# Replacement Foam for Condenser



## 70to210mmf4 (Sep 16, 2019)

My prints have been coming out with really bad flocking. When I took my enlarger's condenser apart I found that there's a heavy cup shaped lens that sits on a small bed of foam. That foam has deteriorated really badly and I need to replace it. Can anyone tell me what sort of foam I should use? I was thinking the same sort of foam used for a camera's light seals might be good, but I don't want to pay $50 for a whole lot of foam I don't need. Can anyone recommend something cheap that I can pick up at a hardware store or something?


----------



## compur (Sep 16, 2019)

There is a product called Foamies by a company called Darice. It's foam that comes in various shapes, colors and sizes including black sheets of various thickness, I use the black sheets for re-sealing cameras (I cut them into strips or whatever shape I need) and have done many cameras with it.

I don't know what thickness you need but you can find it online or in craft stores. It is much cheaper than the foam that is sold specifically for camera seals but it is the same as far as I can see and it works very well. I bought a bunch of black sheets for peanuts once that I found in a dollar store,


----------



## 70to210mmf4 (Sep 17, 2019)

compur said:


> There is a product called Foamies by a company called Darice.
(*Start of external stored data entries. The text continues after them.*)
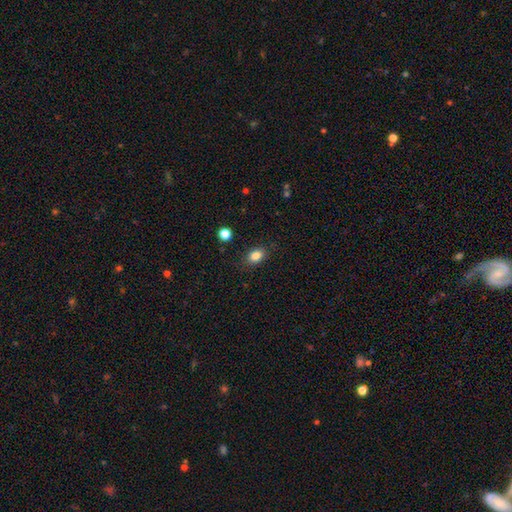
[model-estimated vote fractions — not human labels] Overall: smooth (84%). How rounded: in between (79%). Merging: none (83%).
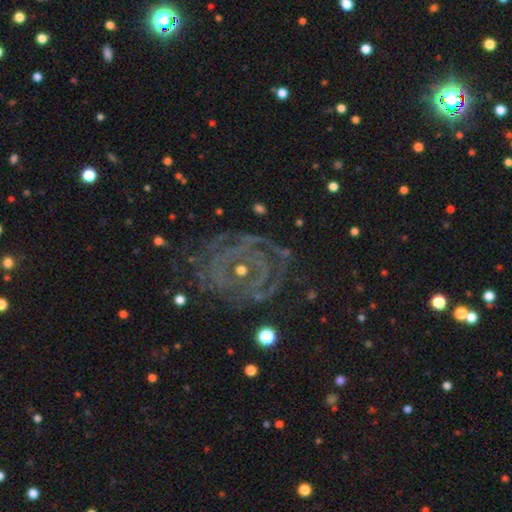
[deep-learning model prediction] Morphology: type=featured or disk (78%); edge-on=no (97%); bar=no (55%); spiral arms=yes (91%); winding=tight (71%); arm count=can't tell (33%); bulge=small (77%); merging=none (75%).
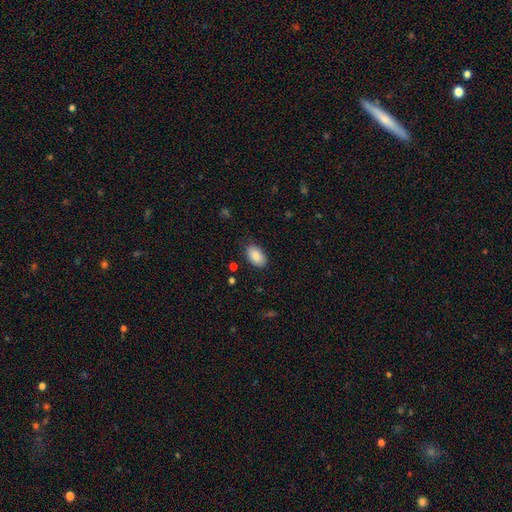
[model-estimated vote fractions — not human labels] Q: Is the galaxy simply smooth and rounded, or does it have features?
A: smooth — 89%.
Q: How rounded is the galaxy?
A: in between — 93%.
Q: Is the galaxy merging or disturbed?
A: none — 81%.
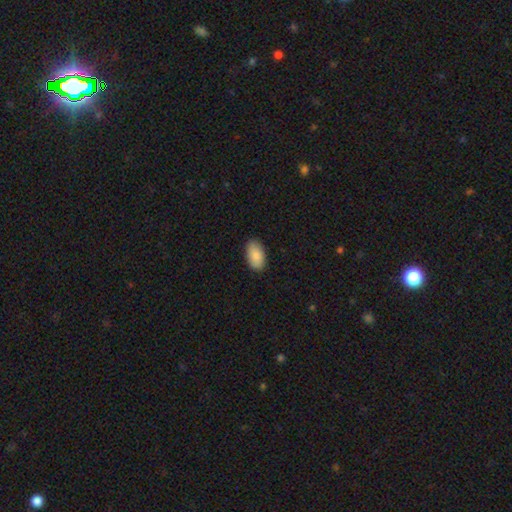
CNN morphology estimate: smooth-or-featured: smooth: 89% | star or artifact: 6% | featured or disk: 5%
  how-rounded: in between: 95% | round: 3% | cigar-shaped: 2%
  merging: none: 87% | minor disturbance: 10% | major disturbance: 2% | merger: 1%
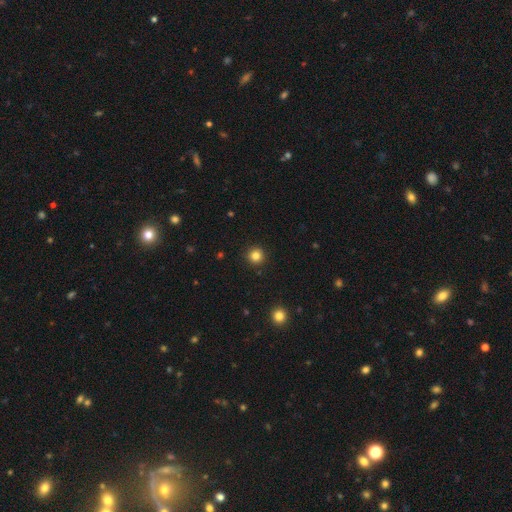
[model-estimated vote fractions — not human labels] Overall: smooth (82%). How rounded: round (95%). Merging: none (92%).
It's foam that comes in various shapes, colors and sizes including black sheets of various thickness, I use the black sheets for re-sealing cameras (I cut them into strips or whatever shape I need) and have done many cameras with it.
> 
> I don't know what thickness you need but you can find it online or in craft stores. It is much cheaper than the foam that is sold specifically for camera seals but it is the same as far as I can see and it works very well. I bought a bunch of black sheets for peanuts once that I found in a dollar store,



I think it's maybe about half a centimeter thick. For some reason I was imagining you buy foam in a cube and cut the shape out, but that makes much more sense. I will crack open the condenser and measure the thickness. Thanks; I hadn't thought of trying a craft store. That's a really good idea. It's very very light and delicate foam. I will try and remember what it looks and feels like and try to find something similar at a craft store. I have no clue what it's made from, or if that even matters.


----------



## compur (Sep 17, 2019)

70to210mmf4 said:


> I think it's maybe about half a centimeter thick.
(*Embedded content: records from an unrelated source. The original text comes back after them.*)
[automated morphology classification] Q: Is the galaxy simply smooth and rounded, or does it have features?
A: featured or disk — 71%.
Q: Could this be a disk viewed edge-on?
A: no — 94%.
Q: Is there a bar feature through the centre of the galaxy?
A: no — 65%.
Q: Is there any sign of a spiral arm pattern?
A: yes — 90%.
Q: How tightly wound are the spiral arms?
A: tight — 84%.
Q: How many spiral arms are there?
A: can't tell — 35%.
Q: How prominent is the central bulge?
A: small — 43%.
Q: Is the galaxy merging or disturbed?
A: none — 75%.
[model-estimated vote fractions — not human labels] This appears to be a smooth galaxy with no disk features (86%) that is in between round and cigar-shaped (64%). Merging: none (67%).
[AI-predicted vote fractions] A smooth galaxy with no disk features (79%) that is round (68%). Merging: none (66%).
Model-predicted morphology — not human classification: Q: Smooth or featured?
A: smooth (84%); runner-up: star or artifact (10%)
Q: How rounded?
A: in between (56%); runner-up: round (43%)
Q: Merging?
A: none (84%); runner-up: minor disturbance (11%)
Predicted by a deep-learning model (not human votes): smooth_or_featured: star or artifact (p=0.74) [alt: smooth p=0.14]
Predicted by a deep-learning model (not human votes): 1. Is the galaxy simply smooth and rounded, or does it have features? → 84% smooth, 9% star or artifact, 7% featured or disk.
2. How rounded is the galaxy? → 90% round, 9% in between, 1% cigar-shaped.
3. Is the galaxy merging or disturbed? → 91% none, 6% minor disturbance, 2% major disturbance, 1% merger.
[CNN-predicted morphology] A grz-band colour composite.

They show a 6mm thick black sheet on their website:
Darice - Search - Foamies - Wholesale | Darice


----------



## 70to210mmf4 (Sep 17, 2019)

compur said:


> 70to210mmf4 said:
> 
> 
> > I think it's maybe about half a centimeter thick.
> ...



Do you know how much it costs? I can't see without making an account. Also, I'm not in the US so shipping costs may not make it worth me buying it from that store.


----------



## vintagesnaps (Sep 17, 2019)

I've bought other Darice products from Amazon in the US, I don't know if Amazon UK would carry them. Maybe try craft stores (in store or online), or craft depts. in discount stores (if they have craft depts.).


----------



## compur (Sep 17, 2019)

The Darice site won't let me register.  There is a craft store chain here in the US called JOANN that advertises it for $9 for a 9" x 12" x 6mm sheet.

This size may have an adhesive back (peel & stick), I'm not sure. Some of their sheets do.


----------



## 70to210mmf4 (Sep 19, 2019)

I replaced the foam brackets with some weather stripping I got from a hardware store. The lens barely touches the foam, so I don't really see what the point of it is. Anyway, the light looks the same on the paper, and it's not leaving black spots any more after I cleaned the inside of the condenser head with a rocket blower.


----------